Without including any pictures, write out the data below exactly.

• **DATASET CONTENT**
....
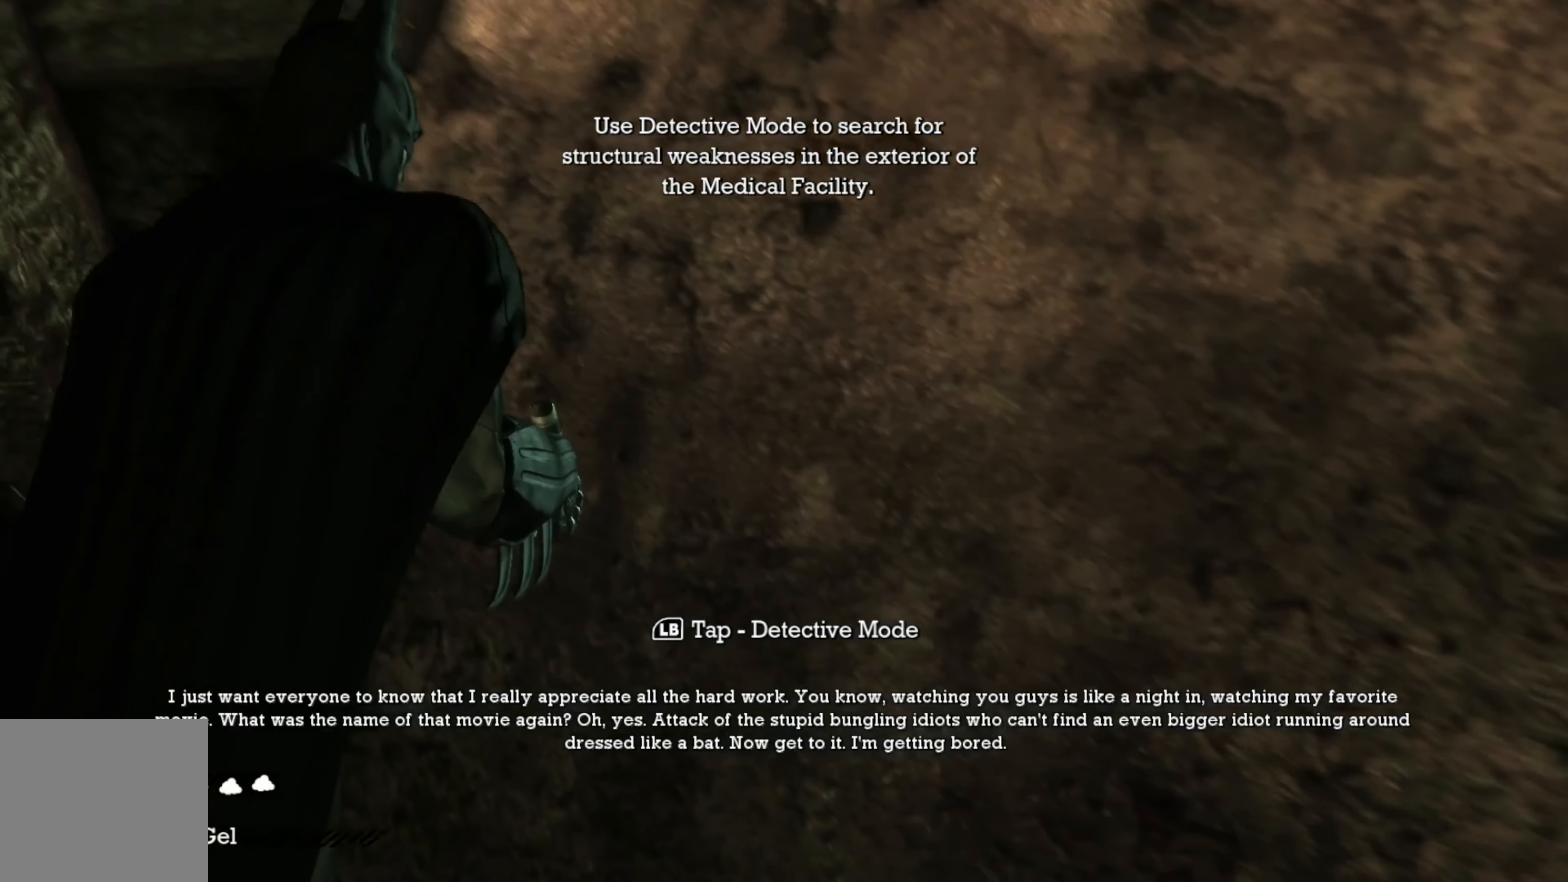
{"buttons": ["L2"], "left_stick": "center", "right_stick": "center", "events": []}
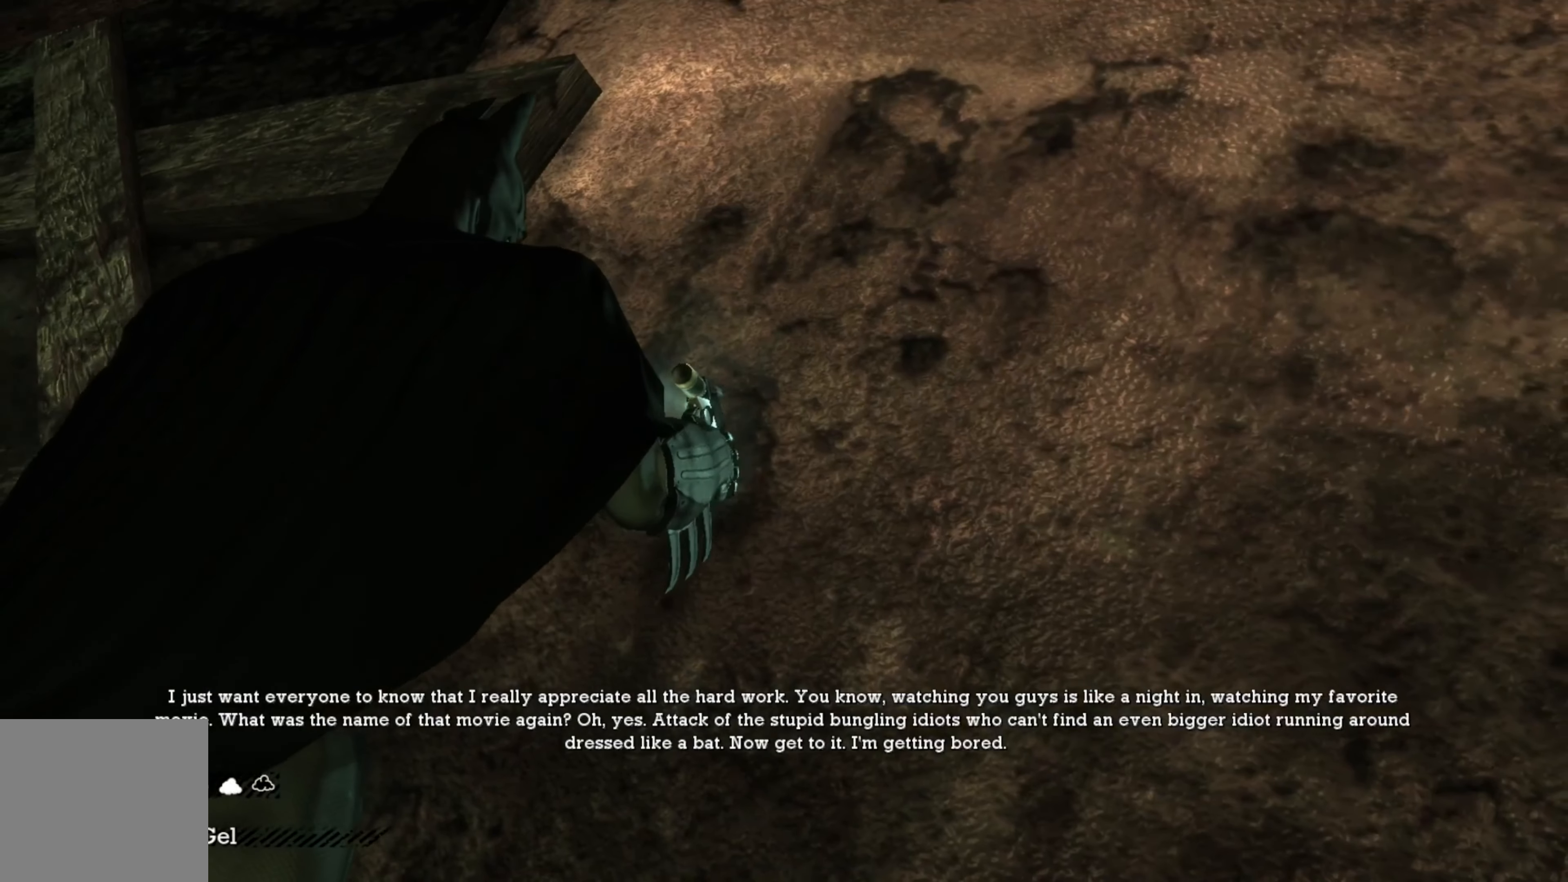
{"buttons": ["L2"], "left_stick": "center", "right_stick": "center", "events": []}
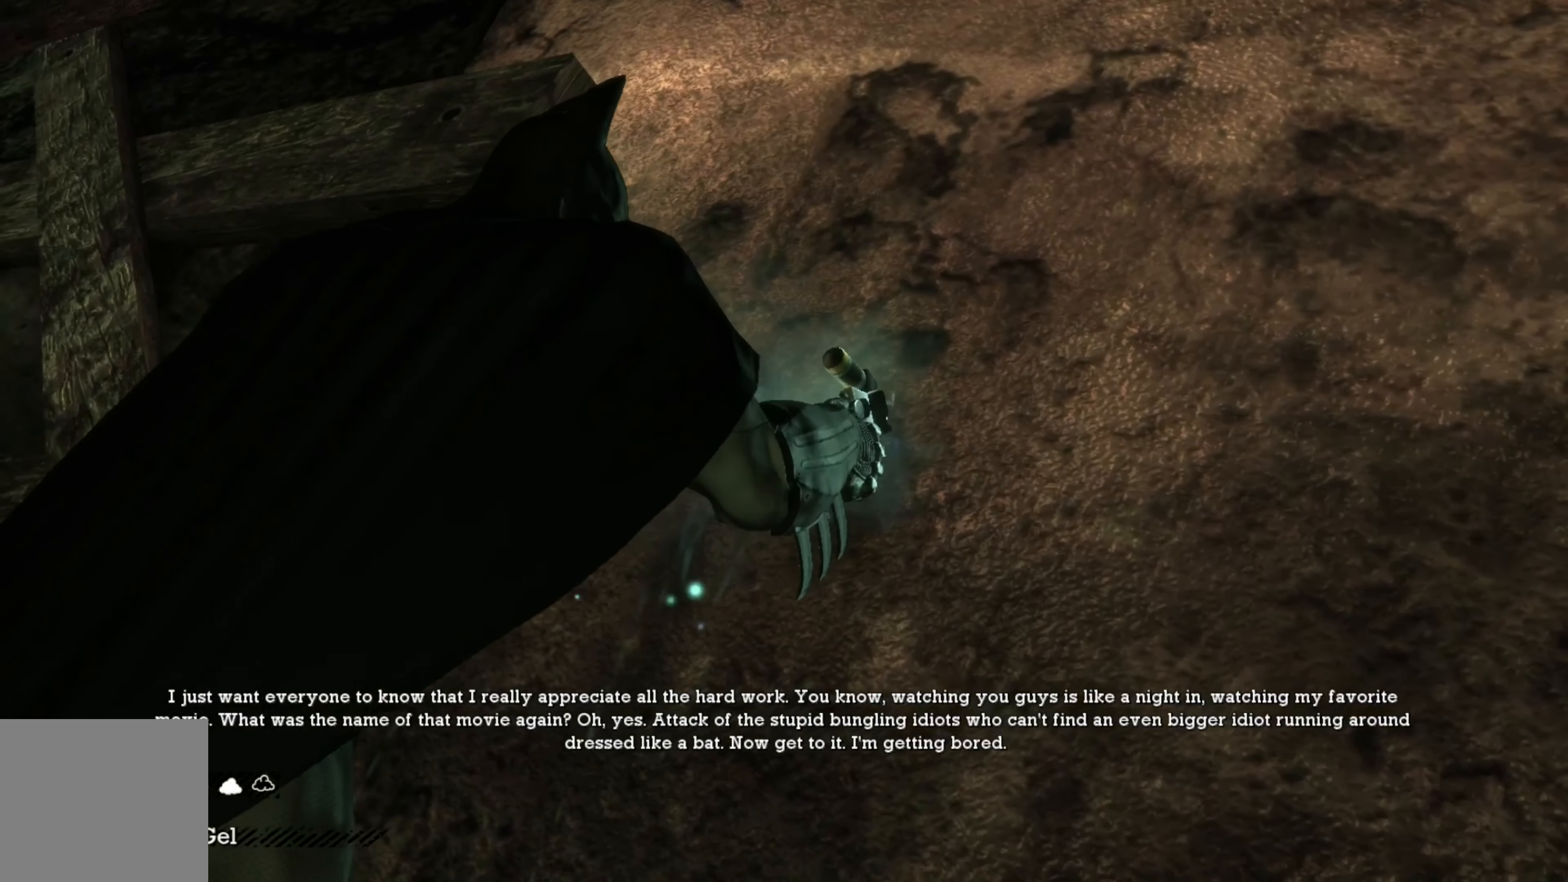
{"buttons": ["L2"], "left_stick": "center", "right_stick": "center", "events": []}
....
• **ANSWER TO THE EXERCISE**
{"buttons": ["L2"], "left_stick": "center", "right_stick": "center", "events": []}
{"buttons": ["L2"], "left_stick": "center", "right_stick": "center", "events": []}
{"buttons": ["L2"], "left_stick": "center", "right_stick": "center", "events": []}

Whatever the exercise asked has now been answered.